Le Mayo Kebbi offre bien de curiosités.

Le Salamat

Chef lieu: Am Timan : « mère des jumeaux» Superficie: 75.000 km2
Population: 184.403 habitants


Economie agricole et pastorale: mil, sorgho et arachide, bovins, ovins et caprins C'est par le Guéra que l'influence française venant du Protectorat Baguirmien a atteint le Salamat en refoulant les Ouaddaïens. Le Ouaddaï exerçait en effet une forte influence sur cette ancienne préfecture sous la forme d'une administration indirecte représentée par les aguids qui prélevaient des tributs; ce qui fréquem­ment prenait la forme de razzias. Il fallut cinq ans pour que l'occupation françai­se atteigne Am Timan dont le poste ne fut créé qu'en 1910.


Atouts touristiques :
Le parc national de Zakouma demeure sans aucun doute dans ce département la grande perle parmi les réserves que possède le pays. Crée en juin 1958 et érigé en parc national en 1963, il couvre 300 000 hectares et renferme une très grande variété d'espèces. Ouvert du 1er décembre 31 mai, il est équipé d'un aérodrome aménagé pouvant accueillir des petits avions de tourisme Cesna, DC3 et DC4, notamment.
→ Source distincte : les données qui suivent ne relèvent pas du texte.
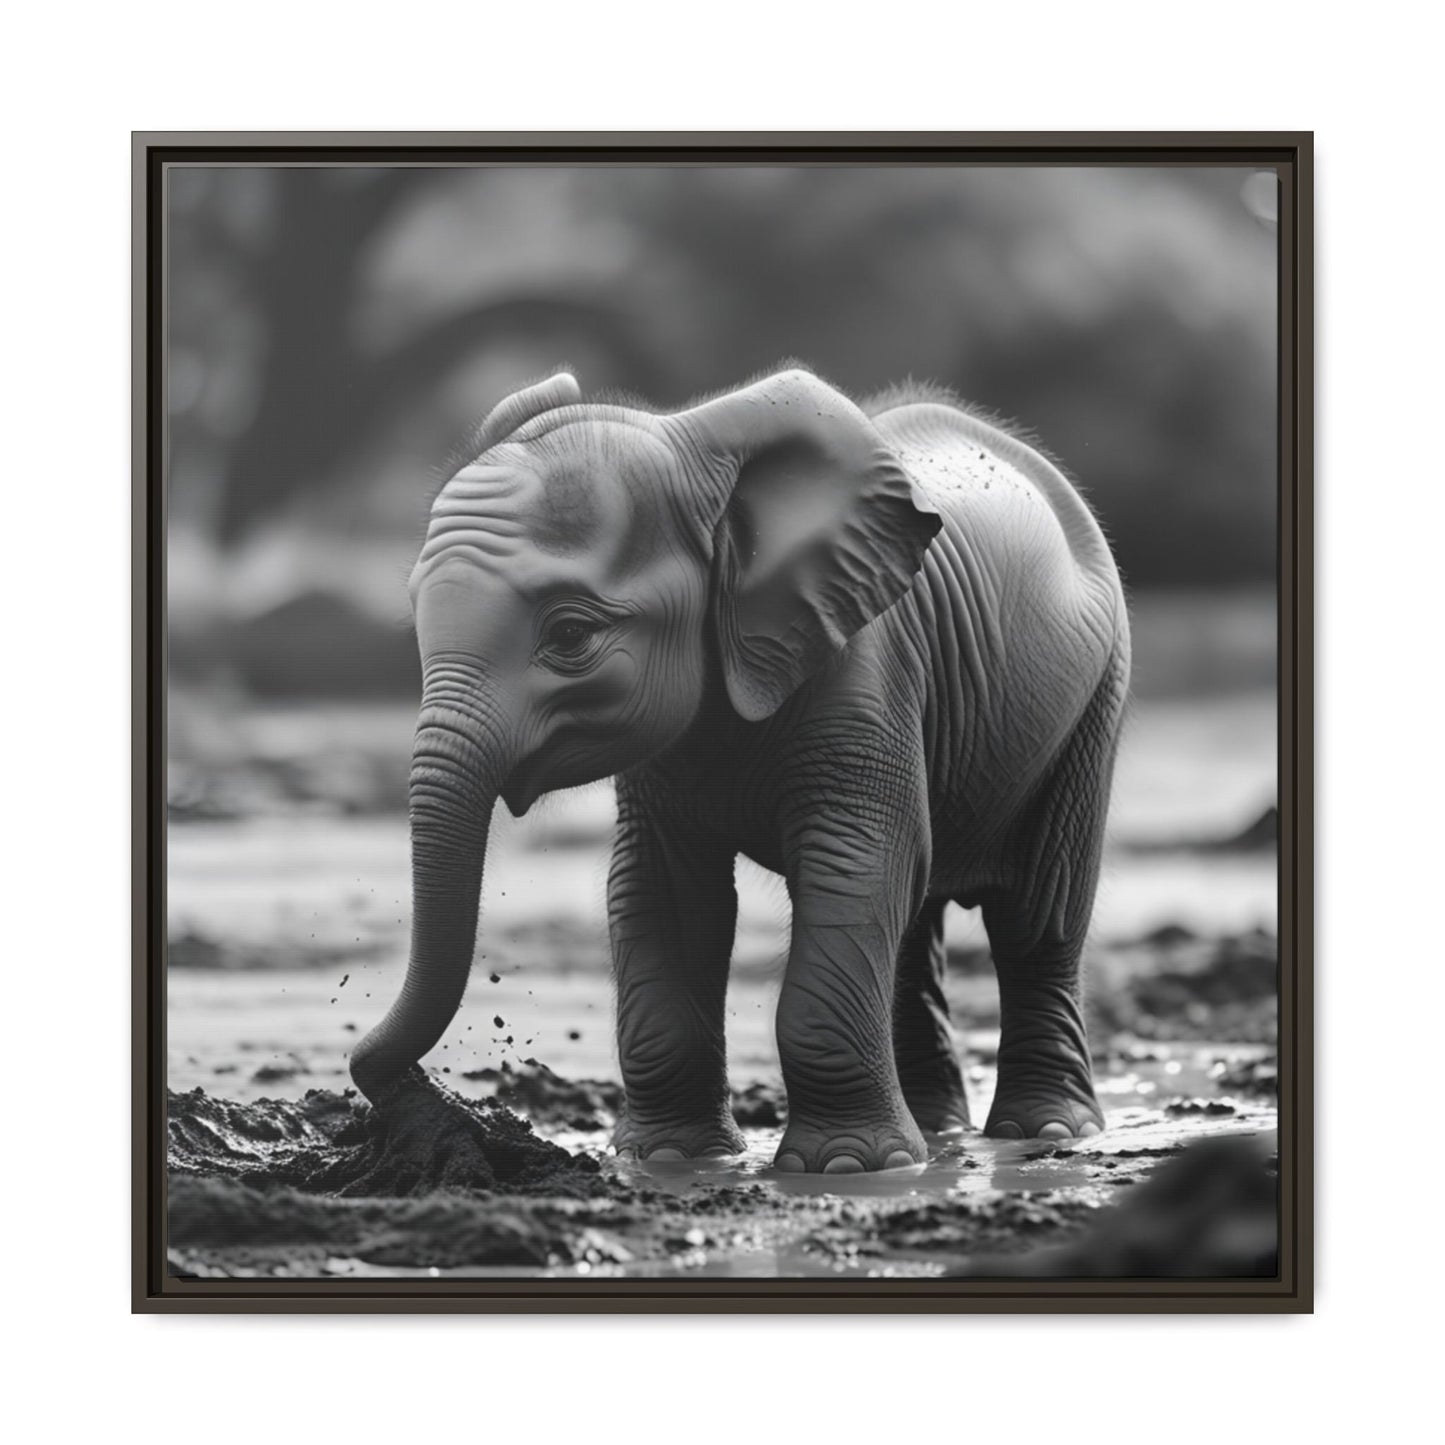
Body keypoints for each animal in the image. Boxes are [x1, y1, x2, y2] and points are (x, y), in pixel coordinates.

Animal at [349, 364, 1130, 1175]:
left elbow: (854, 864)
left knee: (1036, 914)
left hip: (1094, 697)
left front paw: (845, 1167)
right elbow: (662, 890)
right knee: (916, 923)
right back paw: (938, 1134)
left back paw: (1044, 1131)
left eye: (569, 634)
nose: (418, 1097)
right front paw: (669, 1159)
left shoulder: (866, 668)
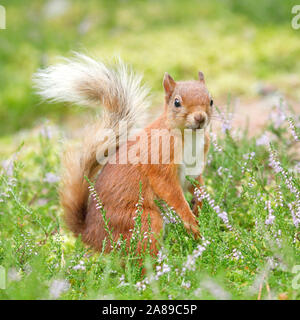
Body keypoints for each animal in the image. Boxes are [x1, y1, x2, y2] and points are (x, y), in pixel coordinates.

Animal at [34, 53, 212, 256]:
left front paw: (200, 205)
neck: (190, 137)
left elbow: (197, 185)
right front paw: (190, 221)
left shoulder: (196, 167)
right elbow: (170, 191)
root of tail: (90, 236)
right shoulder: (159, 164)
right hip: (143, 220)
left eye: (211, 100)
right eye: (177, 102)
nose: (200, 118)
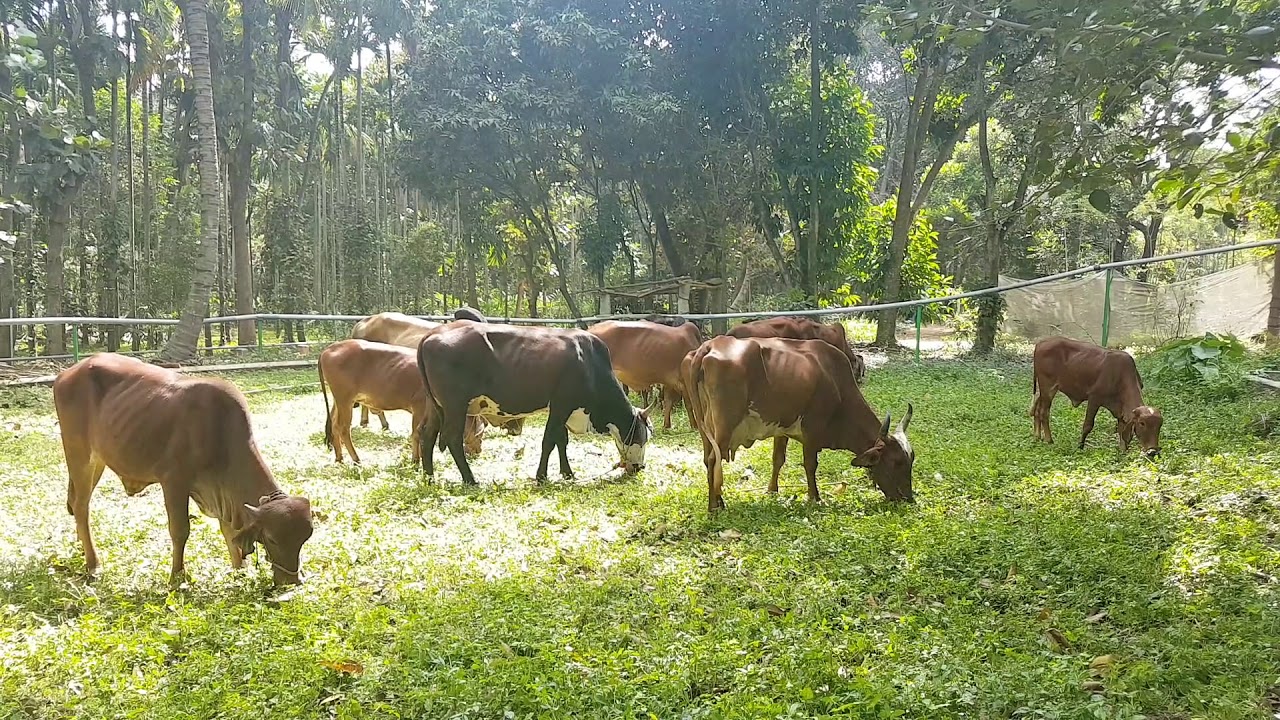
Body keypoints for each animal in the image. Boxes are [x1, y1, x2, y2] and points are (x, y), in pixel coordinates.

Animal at [52, 354, 315, 586]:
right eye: (272, 539)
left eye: (305, 539)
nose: (291, 581)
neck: (220, 432)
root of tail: (66, 373)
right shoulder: (174, 482)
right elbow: (180, 531)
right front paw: (177, 578)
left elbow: (228, 530)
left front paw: (240, 570)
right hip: (79, 453)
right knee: (81, 506)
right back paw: (93, 564)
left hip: (98, 460)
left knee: (76, 503)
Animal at [318, 339, 483, 465]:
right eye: (480, 436)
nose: (478, 451)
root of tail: (330, 348)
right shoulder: (419, 406)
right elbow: (416, 432)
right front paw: (416, 460)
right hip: (345, 399)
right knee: (343, 428)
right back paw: (356, 459)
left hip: (340, 400)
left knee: (333, 425)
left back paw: (339, 457)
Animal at [417, 323, 654, 485]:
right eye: (643, 436)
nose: (640, 467)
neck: (589, 364)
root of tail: (432, 334)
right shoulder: (561, 405)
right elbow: (549, 441)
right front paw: (541, 476)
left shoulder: (561, 410)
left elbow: (561, 440)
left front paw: (567, 473)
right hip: (455, 406)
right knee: (452, 439)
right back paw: (470, 479)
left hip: (435, 405)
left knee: (426, 434)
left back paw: (429, 477)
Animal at [683, 336, 914, 512]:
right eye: (896, 463)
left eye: (910, 461)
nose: (909, 499)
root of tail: (710, 345)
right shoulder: (812, 429)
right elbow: (810, 465)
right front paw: (815, 497)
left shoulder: (781, 429)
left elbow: (778, 459)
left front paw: (772, 491)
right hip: (725, 425)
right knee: (714, 459)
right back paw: (714, 507)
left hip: (705, 427)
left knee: (707, 459)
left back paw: (718, 500)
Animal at [1030, 336, 1163, 457]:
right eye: (1142, 423)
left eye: (1160, 425)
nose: (1153, 451)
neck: (1120, 377)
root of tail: (1040, 344)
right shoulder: (1094, 398)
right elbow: (1088, 425)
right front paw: (1080, 446)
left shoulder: (1121, 411)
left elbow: (1122, 431)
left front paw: (1123, 452)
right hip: (1047, 387)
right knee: (1044, 412)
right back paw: (1049, 440)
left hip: (1044, 391)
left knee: (1036, 409)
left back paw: (1037, 436)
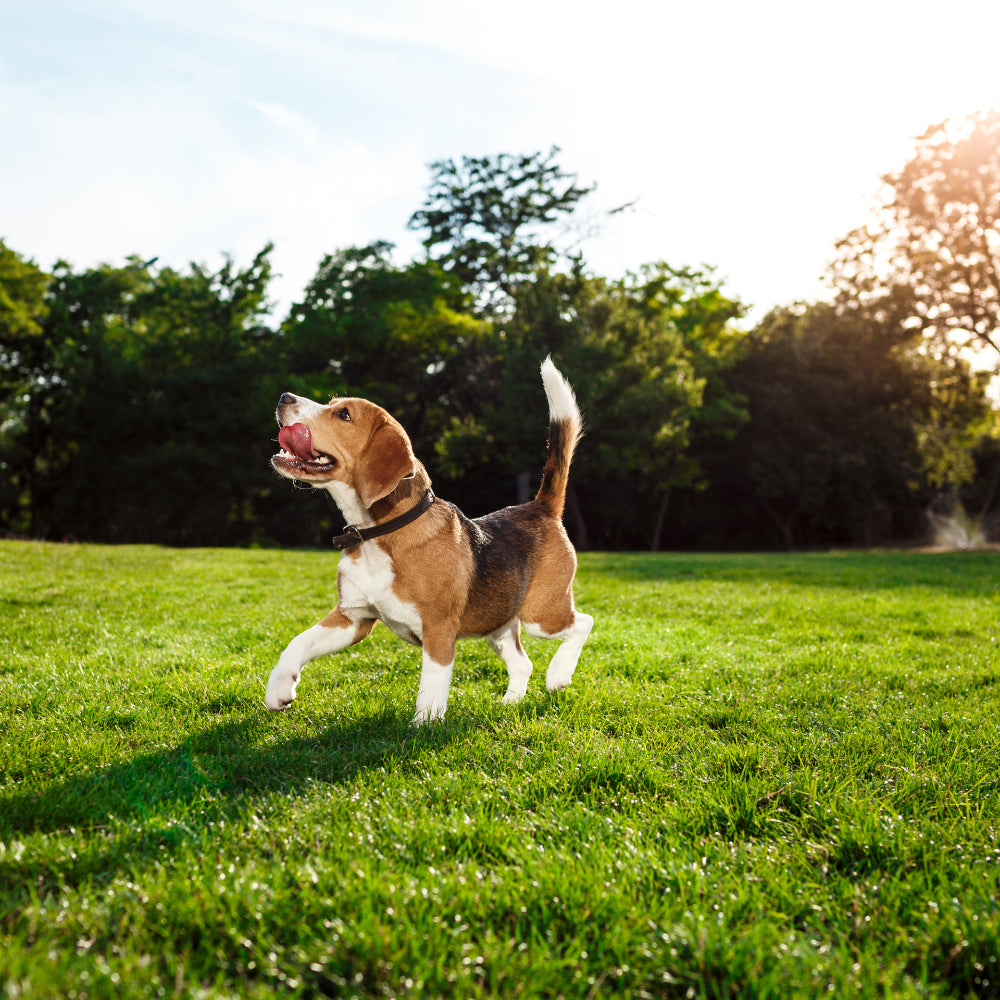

D'autres départements tels la Tandjilé, le Logone Oriental possèdent autant d'atouts touristiques.

 

Le Guera

Chef lieu: Mongo
Superficie: 58. 950 km2
Population: 306. 653 habitants
Principaux groupes ethniques : Kenga, Dangaleat, Djonkor-Guéra, Djonkor Aboutelfane, Djonkor-Burmataguil, Menango, Dogangue, Mugun, Bidio, Mawa, Sokoro, Moubi.
Economie:
Agriculture: mil, sorgho, sésame, arachide, coton Elevage: bovins, ovins, caprins
Ressources minières: or, diamant, calcaire, marbre, graphite, kaolin.
Atouts touristiques:
Région montagneuse constituant la bordure sahélienne du pays, le Guéra est le pays aux mille fêtes joyeuses que rehaussent sa généreuse végétation éclatée en forêts galeries, sa faune abondante et variée, ses vallées, etc., on est frappé par ces variations heureuses et inattendues.
Région de folklore aussi, les danses guerrières de Montoubou, celles des Sara Kenga de Korbo et, des groupes Dangaléat aux parures féminines spectaculaires, comblent d'émerveillement le spectateur lors de leur exécution les samedis sur le marché de Bitkine.
Enfin, la légende du Guéra et le culte animiste de la Margaï font planer sur les lieux tout le mystère encore préservé du Tchad profond.